Assim, estes dados permitem afirmar a resolução indicada, tomada no momento descrito, de forma absolutamente segura e com exclusão de soluções alternativas possíveis ou plausíveis.
No que concerne ao descrito na parte final de 4, quanto às emoções reportadas (ira e vingança), eles decorrem, por inferência, e face às regras da normalidade, do conjunto de factos apurados. O mesmo vale para a persistência da intenção vingativa, reportada em 21.

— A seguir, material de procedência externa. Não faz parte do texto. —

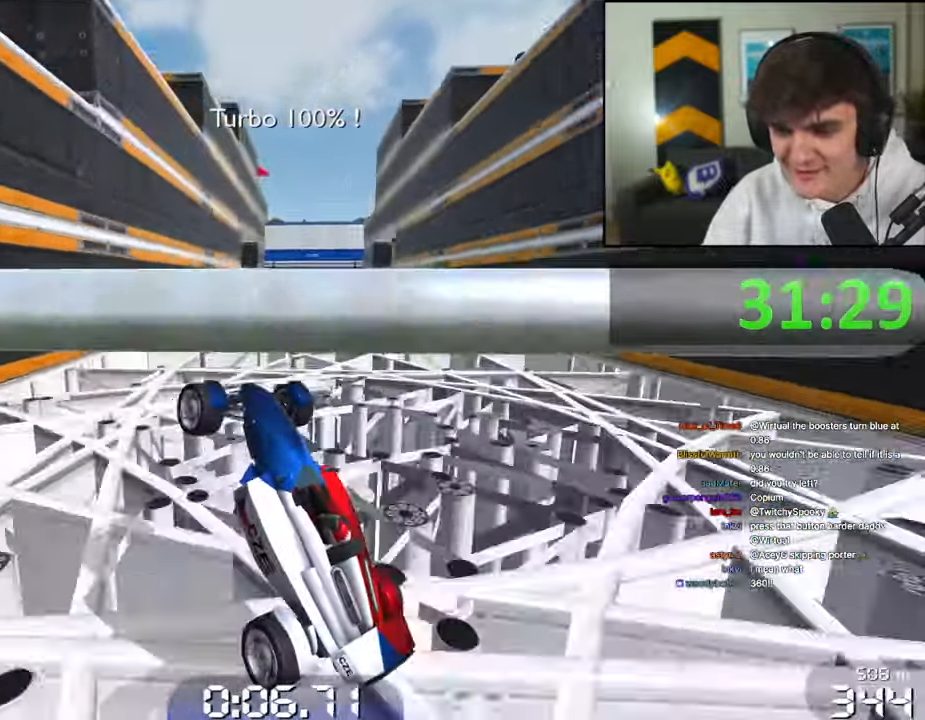
{"keys": [], "events": [[250, "up", "up"]]}
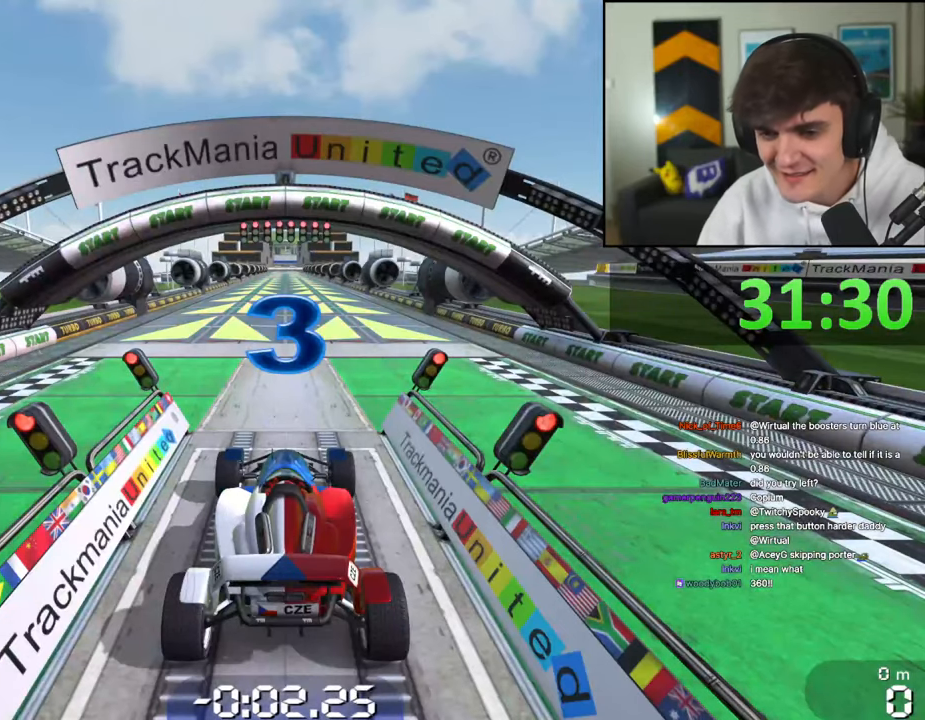
{"keys": [], "events": []}
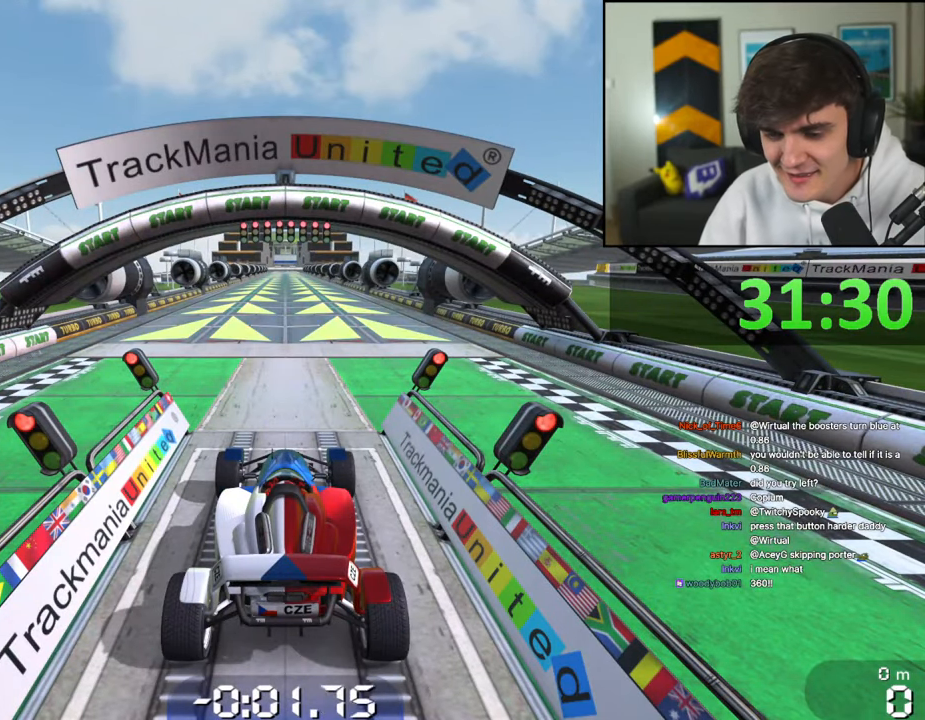
{"keys": [], "events": []}
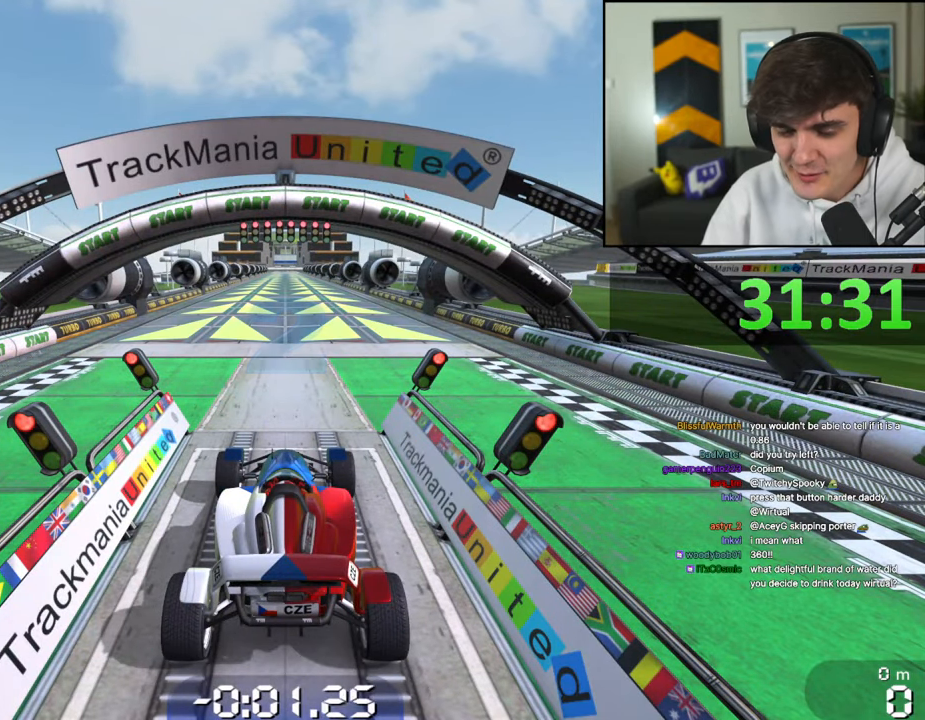
{"keys": [], "events": []}
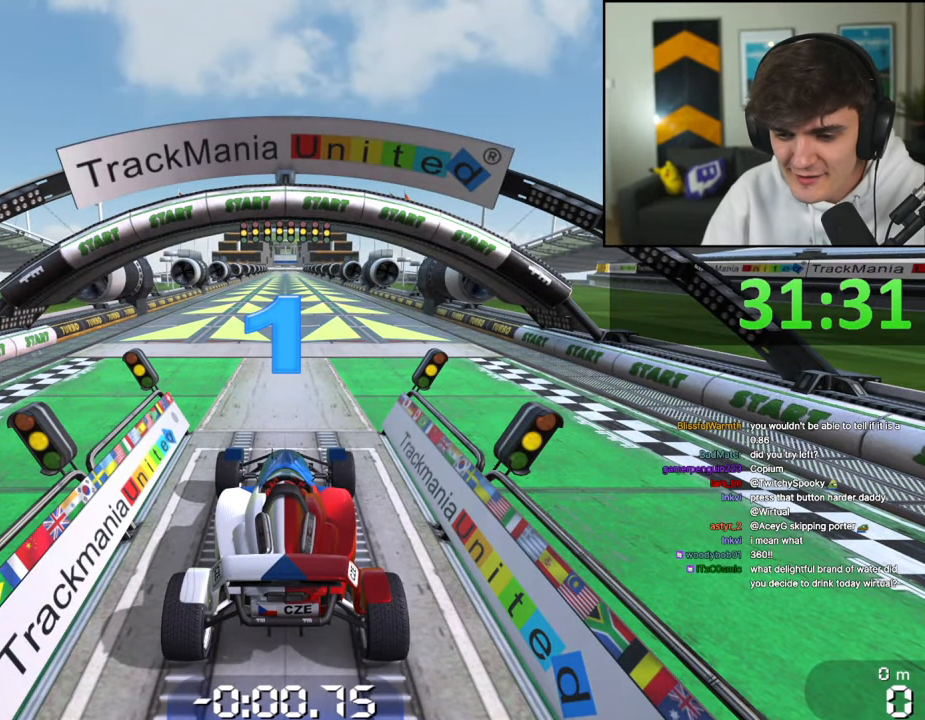
{"keys": [], "events": []}
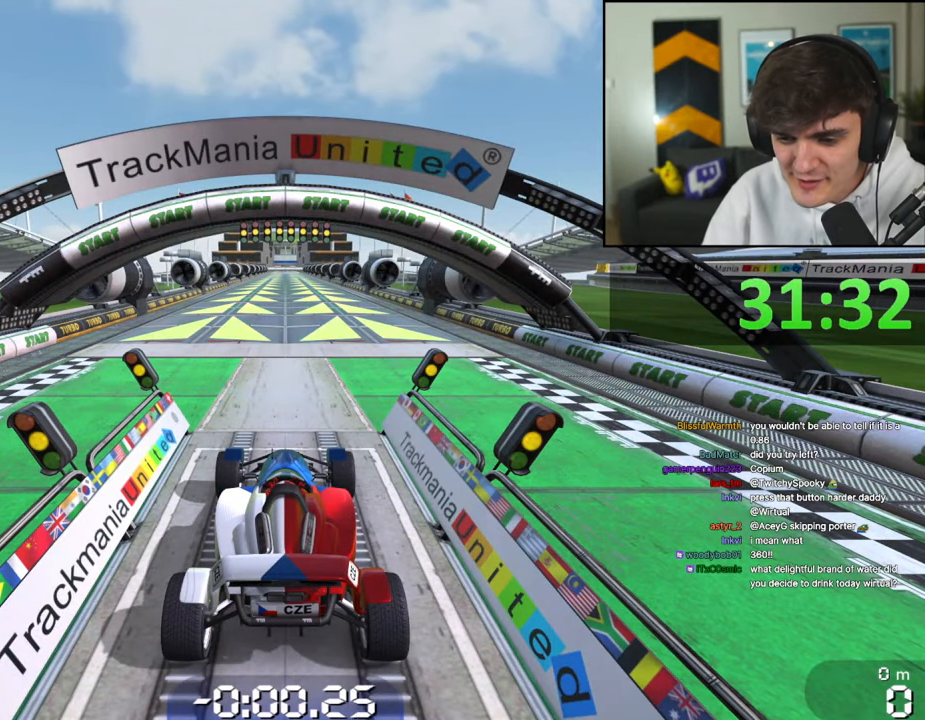
{"keys": [], "events": []}
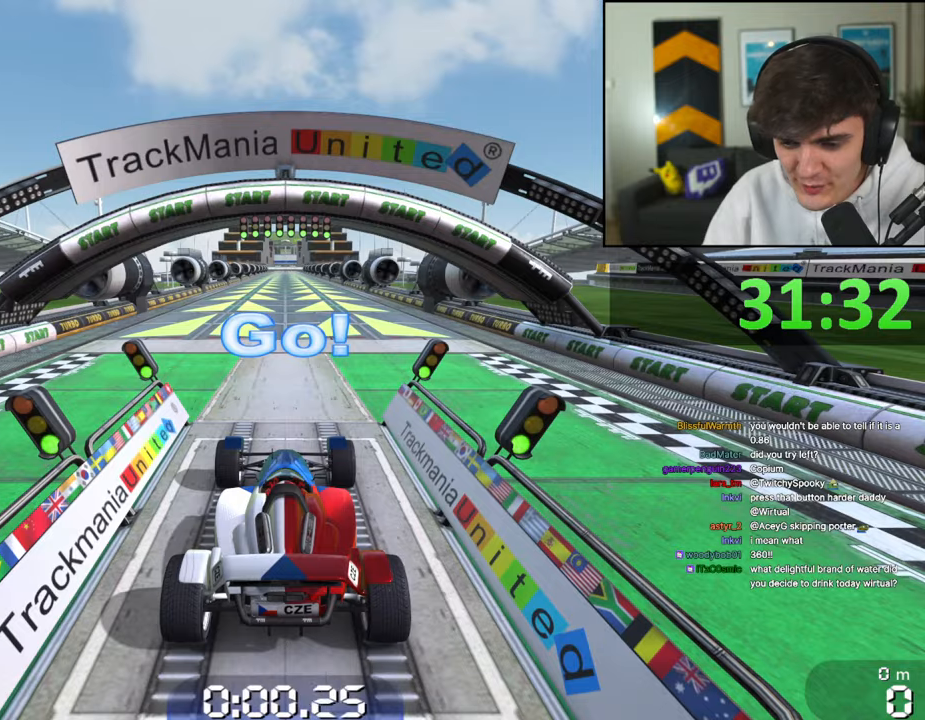
{"keys": ["up"], "events": [[450, "up", "down"]]}
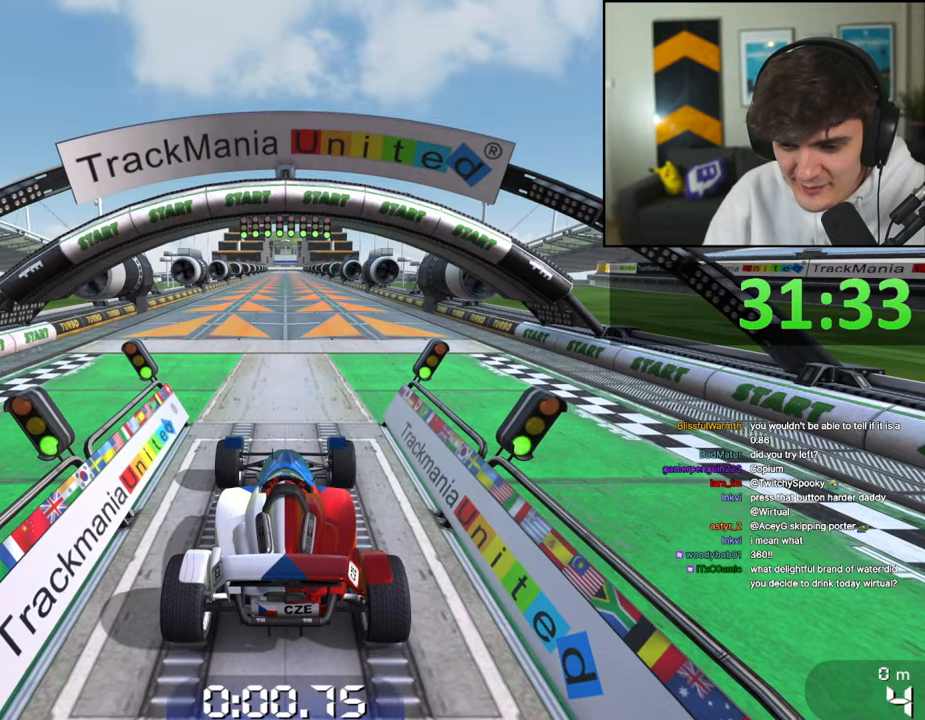
{"keys": ["up"], "events": []}
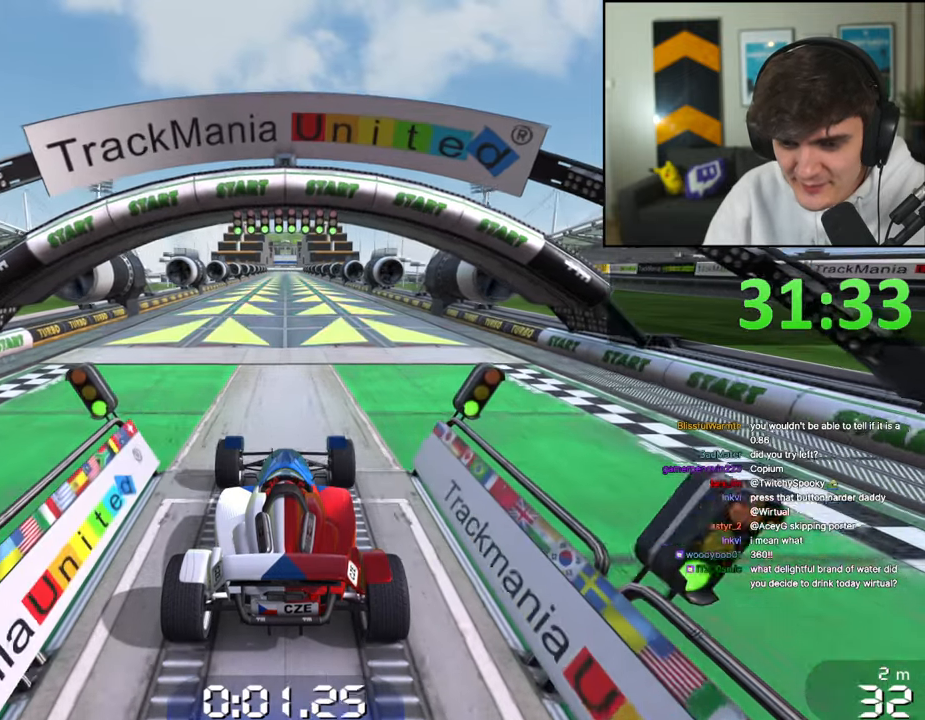
{"keys": ["up"], "events": []}
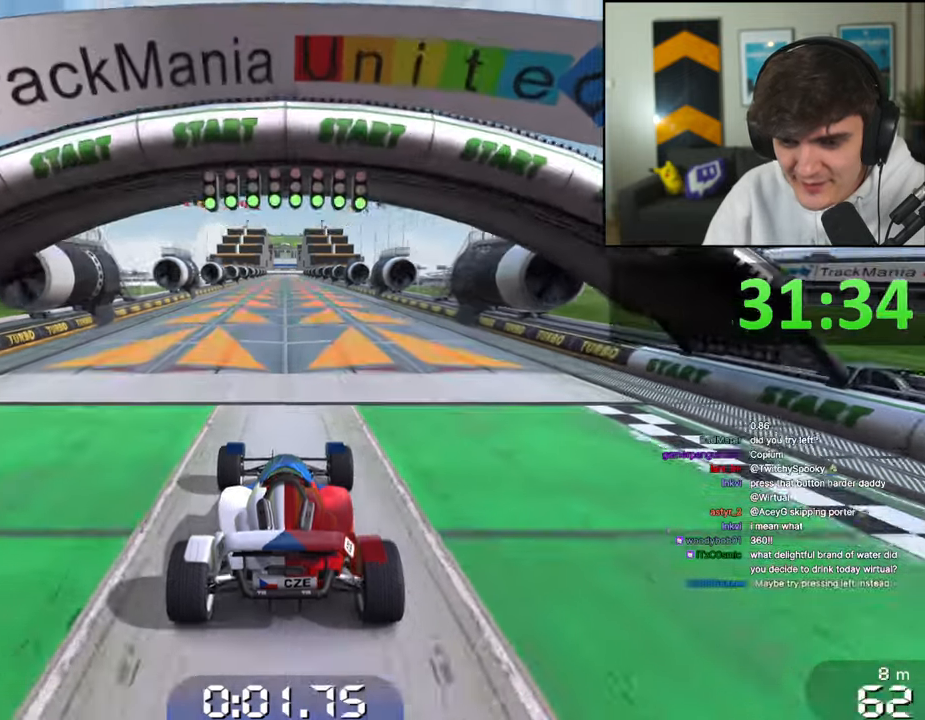
{"keys": ["up"], "events": []}
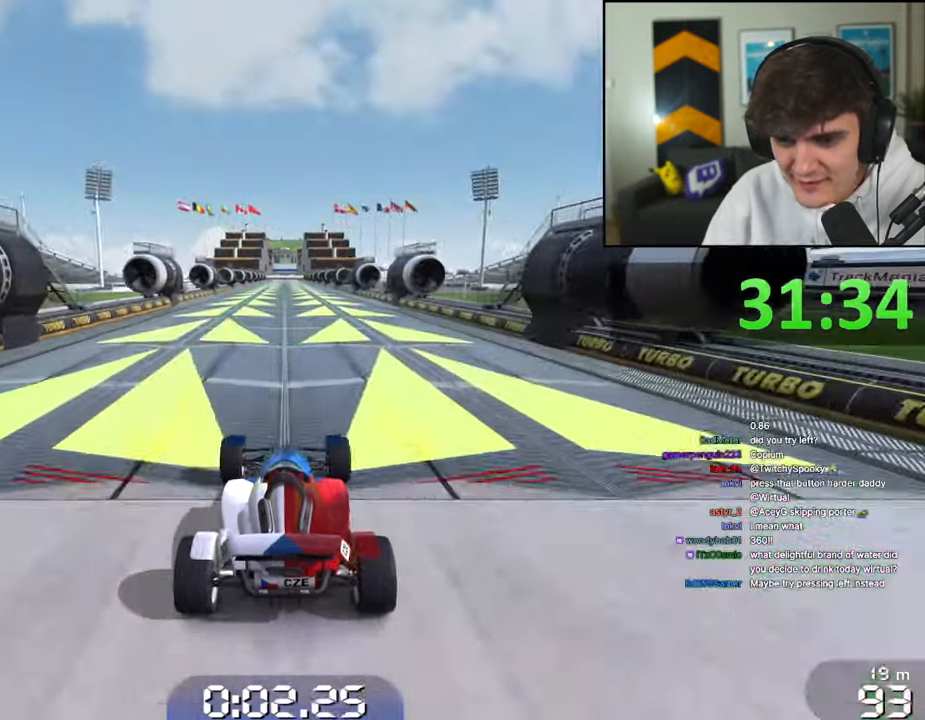
{"keys": ["up"], "events": []}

Os demais elementos reportados em 20, 21 [sem prejuízo do que se refere a seguir], 22 e 23 decorriam de forma segura, por inferência, e com apoio nas regras da normalidade, das descritas condutas do arguido - aliás, tais factos encontram-se numa relação de quase necessidade com essas condutas.
Quanto ao descrito em 24 e 25, atendeu-se ao relatório pericial de fls. 839 e aos esclarecimentos complementares prestados pelo sr. perito [levando em conta o disposto no art. 163 n.º1 do CPP].
No que especificamente respeita ao descrito em 26 e 21 [neste quanto ao domínio de si], esta matéria decorria das apuradas condições de atuação do arguido.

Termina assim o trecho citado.